The theme for our December Book Club was “A Title With ‘Time’ in it”

    I couldn’t find anything I wanted to read with the word “time’ in it so I fudged the theme a bit and read the novel Ragtime  by  E. L.  Doctorow, because it was something I had been wanting to read anyway.
      It is about America at the beginning of the Twentieth Century, with its social movements, it’s newsmakers, and its prejudices. The central storyline concerns a wealthy family, whose members are not specifically named. They include Father, Mother, Younger Brother (Mother’s brother), Boy, and Grandfather. 
      Younger Brother has become fascinated with the newspaper photos of the wife of an jailed wealthy spoiled good-for-nothing, who jealously murdered a famous architect because he was his wife’s only friend. Younger Brother is so infatuated with the woman that he goes to New York City determined to meet her. 
      Father, whose hobby is adventure, leaves for the North Pole on an expedition with Commodore Perry, leaving Mother and Boy alone in the big house, since Younger Brother, who normally also lives there is off chasing after the wife of the incarcerated rich guy. 
       While walking in the garden Mother hears a sound, digs in the ground and finds a newborn Negro baby, still alive. Authorities soon find the mother of the child, a washerwoman who works in the neighborhood.  Instead of allowing the washerwoman to be incarcerated, Mother  assumes responsibility for her and the infant and allows them to live in the attic of their near-empty house.  
       Upon returning from the North Pole, Father finds his domestic situation has changed, with a now more independent wife, a Black washerwoman and her infant living in the attic.  He feels out of the loop in a household that seems content to run along without him. 
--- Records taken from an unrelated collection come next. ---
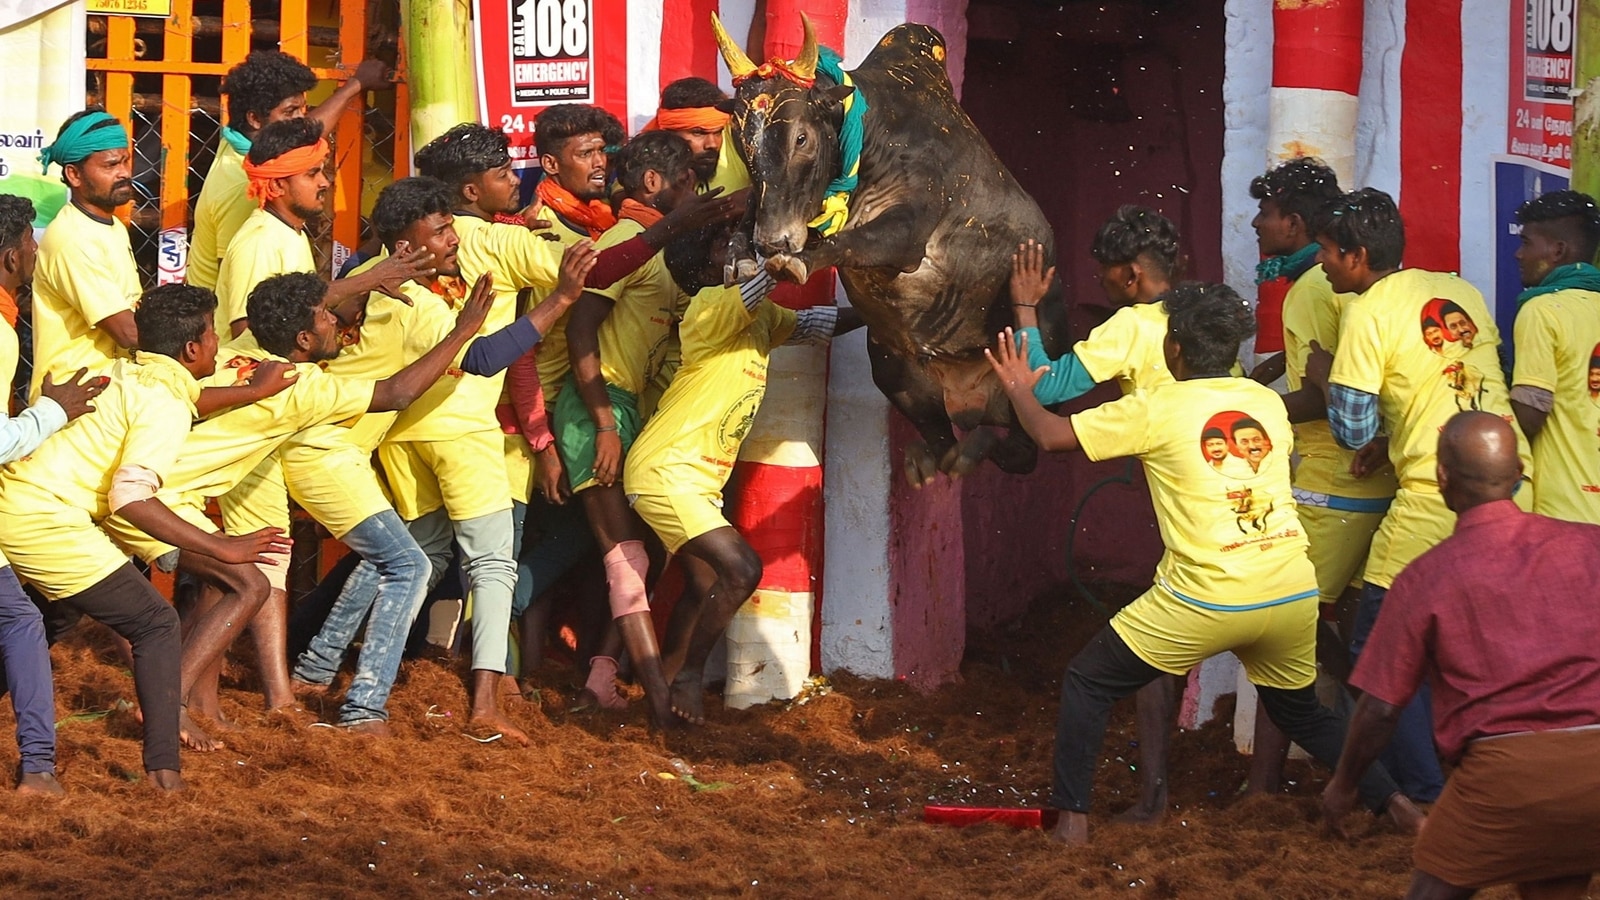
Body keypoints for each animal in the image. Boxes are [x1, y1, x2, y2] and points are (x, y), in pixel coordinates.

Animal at [710, 14, 1062, 483]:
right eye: (740, 139)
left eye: (801, 138)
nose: (773, 241)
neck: (869, 139)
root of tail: (970, 400)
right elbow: (750, 210)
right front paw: (739, 257)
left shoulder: (907, 232)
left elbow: (851, 241)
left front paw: (797, 263)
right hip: (895, 371)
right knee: (947, 446)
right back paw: (930, 460)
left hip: (1038, 376)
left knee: (1021, 451)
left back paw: (976, 446)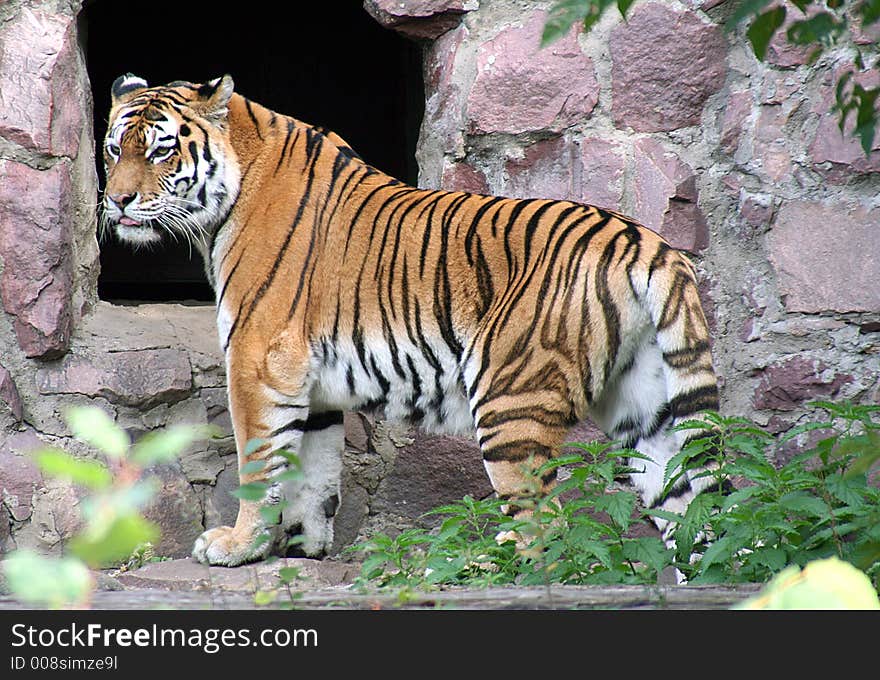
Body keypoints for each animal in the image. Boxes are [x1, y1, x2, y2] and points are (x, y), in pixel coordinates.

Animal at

       After some months, a very polite, well-spoken, dignified Negro ragtime piano player named Coalhouse, who is wealthy enough to own a car, begins visiting the house hoping to see the washerwoman and baby. He visits with the family every week, but at first the washerwoman refuses to see him. Eventually she does and they become engaged to be married. 
      On one of Coalhouse’s drive back from his weekly visits, his way is blocked by a group of redneck volunteer firemen who tell him he can’t drive on the road until he pays a $25 toll. He refuses and leaves his car to seek a policeman.  Upon returning to his car he finds it vandalized with human excrement put on the back seat.  He leaves his car parked where it was.  This incident spawns a series of unfortunate actions that quickly escalate into violence.
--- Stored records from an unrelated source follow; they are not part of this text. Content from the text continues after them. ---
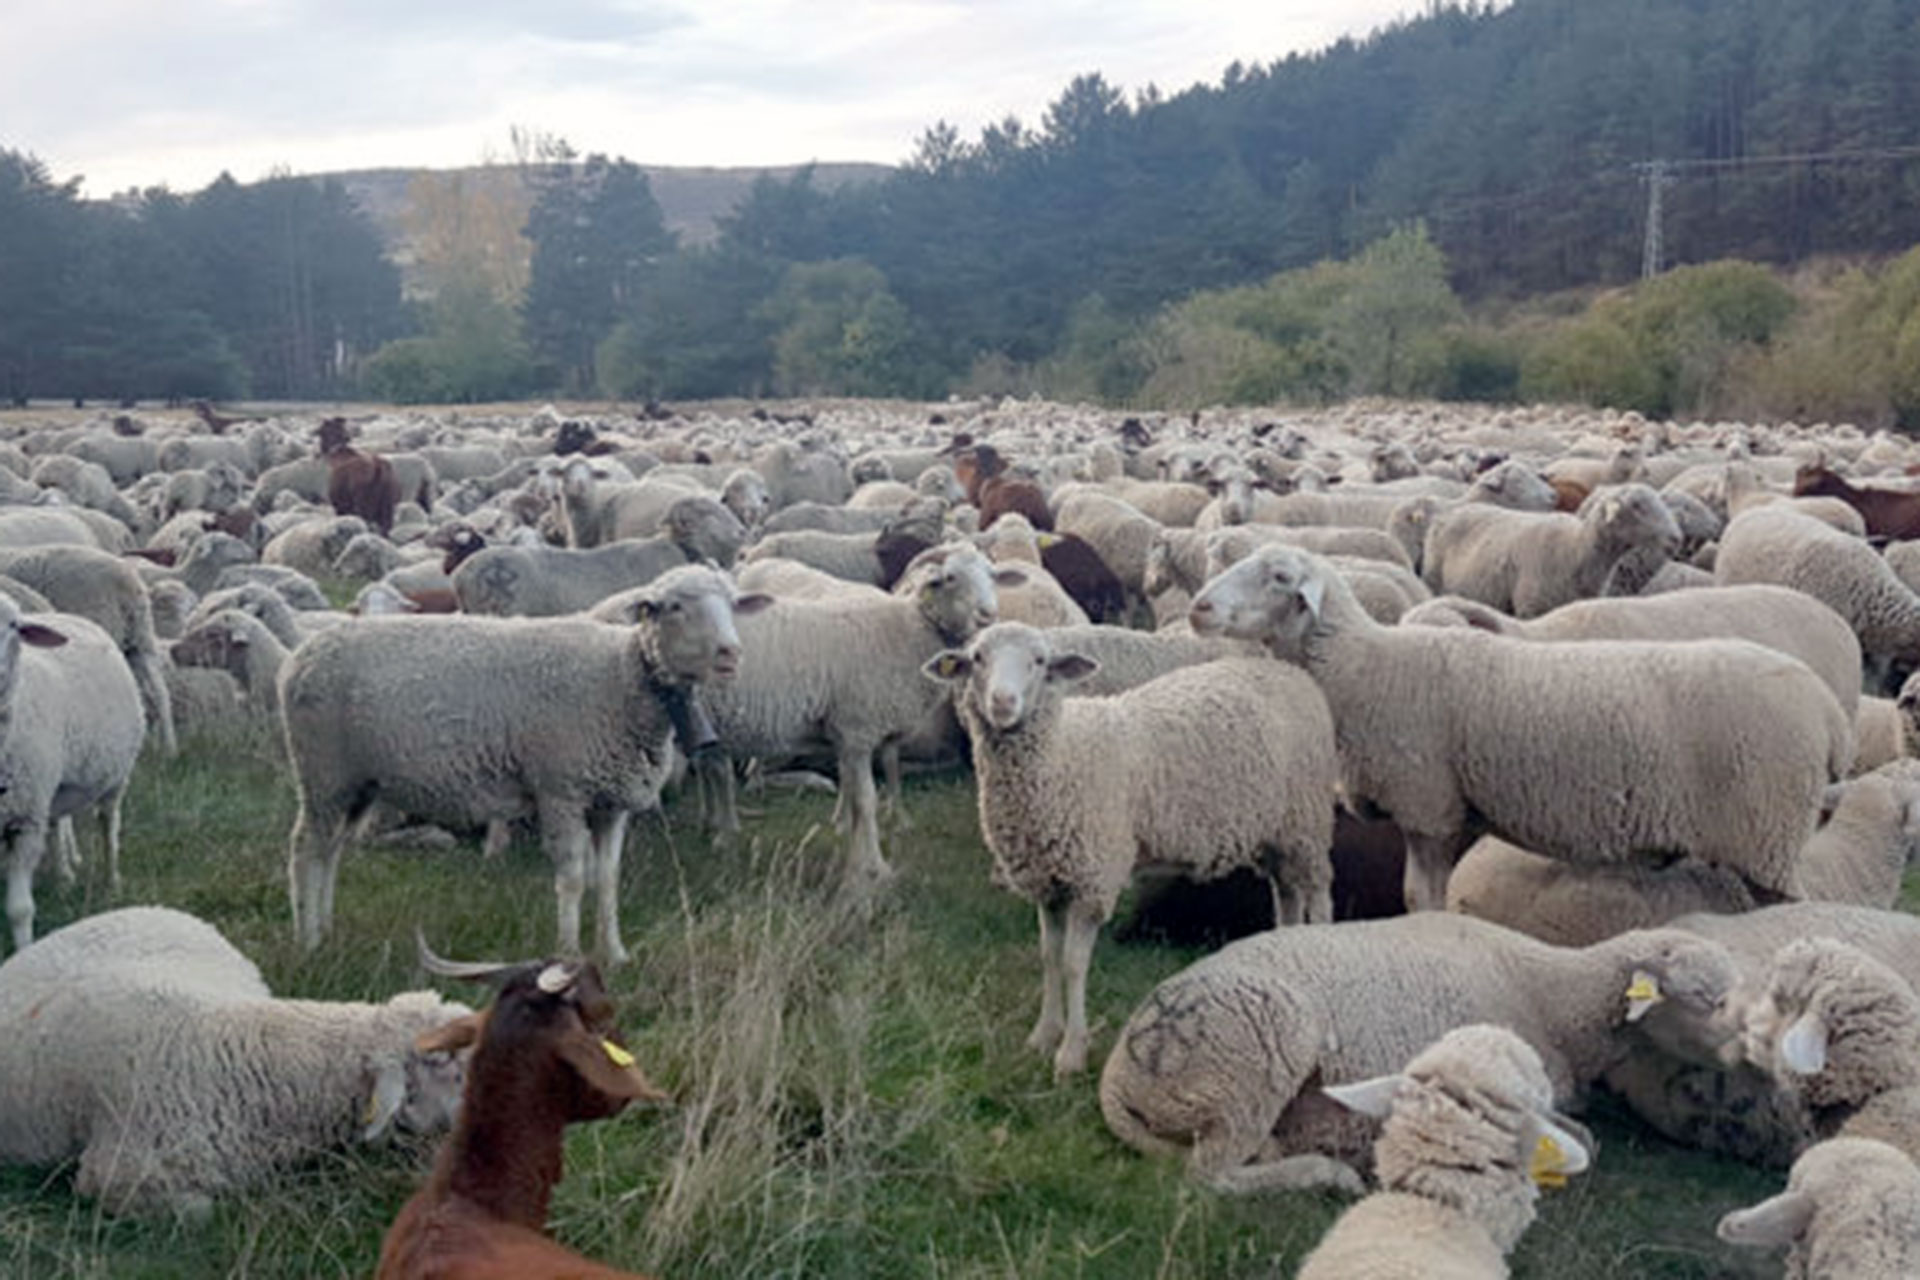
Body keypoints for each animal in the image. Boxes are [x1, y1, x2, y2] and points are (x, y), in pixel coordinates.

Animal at [281, 565, 769, 964]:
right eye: (675, 607)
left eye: (732, 605)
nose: (731, 653)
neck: (622, 676)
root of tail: (302, 656)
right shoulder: (562, 791)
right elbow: (572, 879)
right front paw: (569, 955)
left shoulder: (611, 801)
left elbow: (607, 881)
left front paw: (614, 953)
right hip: (322, 770)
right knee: (306, 847)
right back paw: (307, 940)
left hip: (356, 781)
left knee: (331, 849)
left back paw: (325, 929)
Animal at [925, 623, 1338, 1078]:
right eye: (978, 658)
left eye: (1039, 661)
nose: (1002, 702)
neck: (1060, 757)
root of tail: (1290, 672)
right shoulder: (1048, 882)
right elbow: (1049, 956)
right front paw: (1043, 1036)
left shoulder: (1093, 879)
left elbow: (1073, 964)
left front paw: (1071, 1052)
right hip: (1278, 834)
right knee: (1288, 893)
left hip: (1308, 824)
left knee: (1319, 898)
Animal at [1096, 912, 1736, 1192]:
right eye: (1706, 999)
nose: (1745, 1053)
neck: (1551, 991)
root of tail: (1120, 1071)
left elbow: (1585, 1138)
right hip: (1254, 1060)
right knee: (1211, 1176)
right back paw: (1329, 1173)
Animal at [1420, 483, 1682, 618]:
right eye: (1637, 506)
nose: (1676, 538)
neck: (1575, 549)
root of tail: (1449, 513)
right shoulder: (1531, 609)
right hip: (1433, 581)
       Over the next few weeks Coalhouse tries to get legal help for the vandalism, but being a Negro, he can find no legal or governmental help. His car meanwhile becomes more and more vandalized and what is left of it is dumped in a pond.  Coalhouse refuses to ignore this racial injustice and tells Sarah the washerwoman he cannot marry her until the injustice is recognized and he gets his car back, fully renewed. 
      When the distraught Sarah hears that the US Vice President is coming to town for a speech, she sneaks off to petition him for help. As she rushes toward him, a Secret Service man hits her in the chest with his rifle butt, and she dies in the hospital, leaving the white family devastated and in charge of her baby.  
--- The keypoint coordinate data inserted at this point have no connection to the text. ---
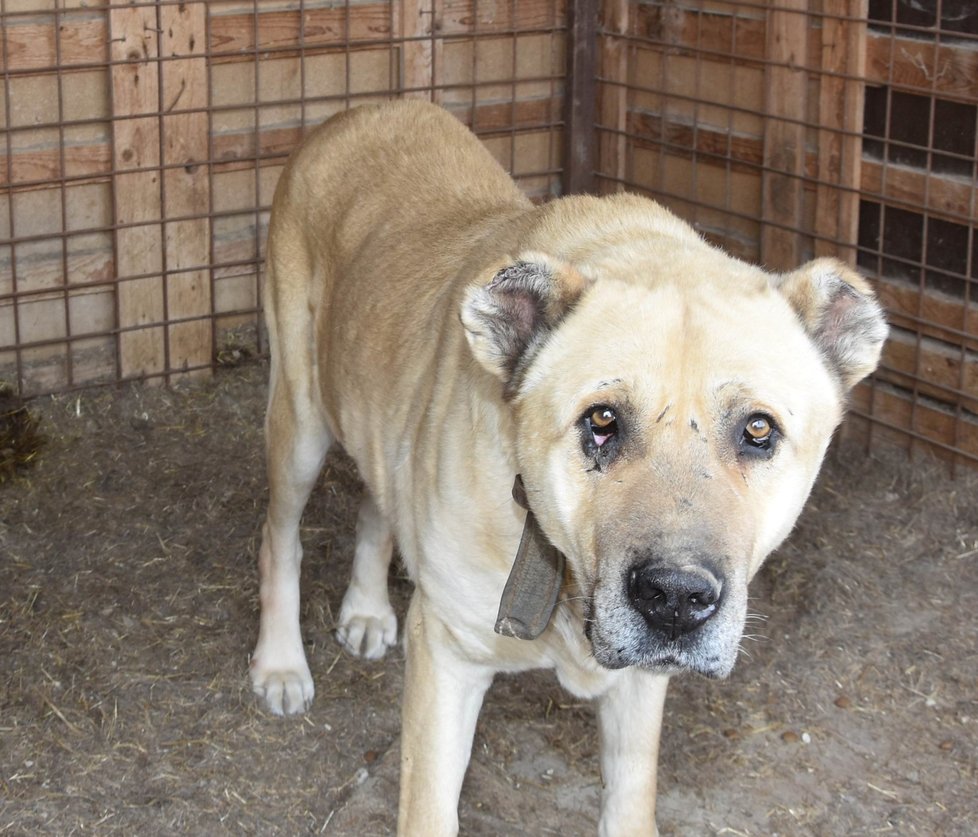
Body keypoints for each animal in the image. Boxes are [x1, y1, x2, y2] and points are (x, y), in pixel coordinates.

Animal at [248, 101, 888, 832]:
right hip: (300, 419)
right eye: (601, 421)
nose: (676, 600)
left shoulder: (638, 690)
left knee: (377, 498)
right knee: (278, 537)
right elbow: (431, 808)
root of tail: (361, 110)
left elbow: (630, 806)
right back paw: (279, 664)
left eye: (759, 430)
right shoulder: (446, 656)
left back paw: (365, 608)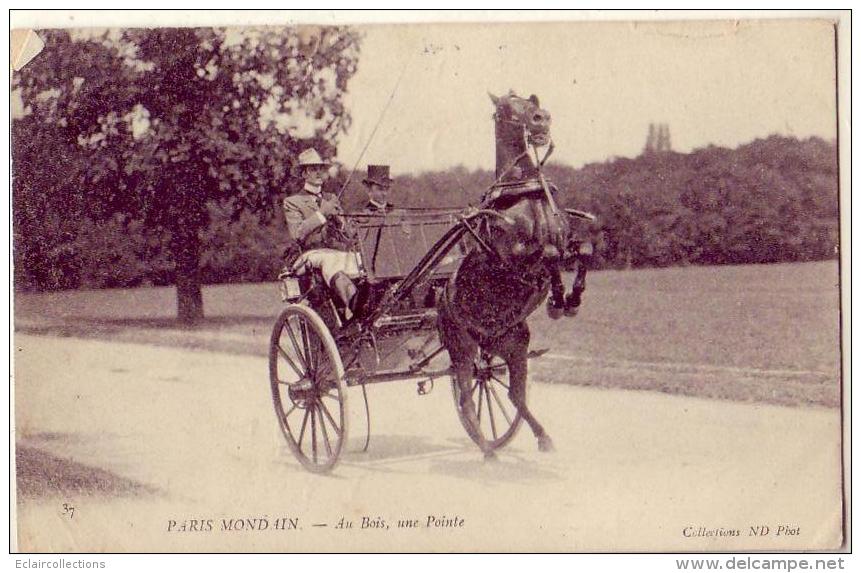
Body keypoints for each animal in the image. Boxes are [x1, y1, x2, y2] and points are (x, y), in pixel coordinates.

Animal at [440, 90, 580, 456]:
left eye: (534, 101)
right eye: (505, 107)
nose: (541, 120)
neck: (525, 192)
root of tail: (439, 300)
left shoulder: (566, 240)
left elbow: (580, 253)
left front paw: (566, 300)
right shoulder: (512, 257)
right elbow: (547, 255)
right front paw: (558, 299)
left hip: (513, 348)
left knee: (514, 395)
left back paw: (542, 437)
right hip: (462, 349)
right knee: (466, 398)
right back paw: (487, 449)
        Shortly after her death the volunteer fire station explodes, killing several firefighters, and a note is delivered to the local papers stating that unless Coalhouse’s car is returned in new condition and the fire chief turned over to him, more firemen, firehouses, and the whole city will be destroyed. There are plenty more events to come, but I will end my telling of the story there. 
      This central story of the family is interwoven with side stories of incidents, and famous people of the period.  Those famous people making an appearance in the novel include Houdini, the anarchist Emma Goldman, J.P. Morgan, Commodore Perry, Zapata (the Mexican Revolutionary), Booker T. Washington, and Henry Ford. 
       The novel does an extraordinary job of easily immersing the reader into the attitudes, beliefs, and atmosphere of the early 1900’a in America.  I found it amazing how the story wove all the characters, both famous and fictional together and connected them up so nicely. It  was a very entertaining novel to read.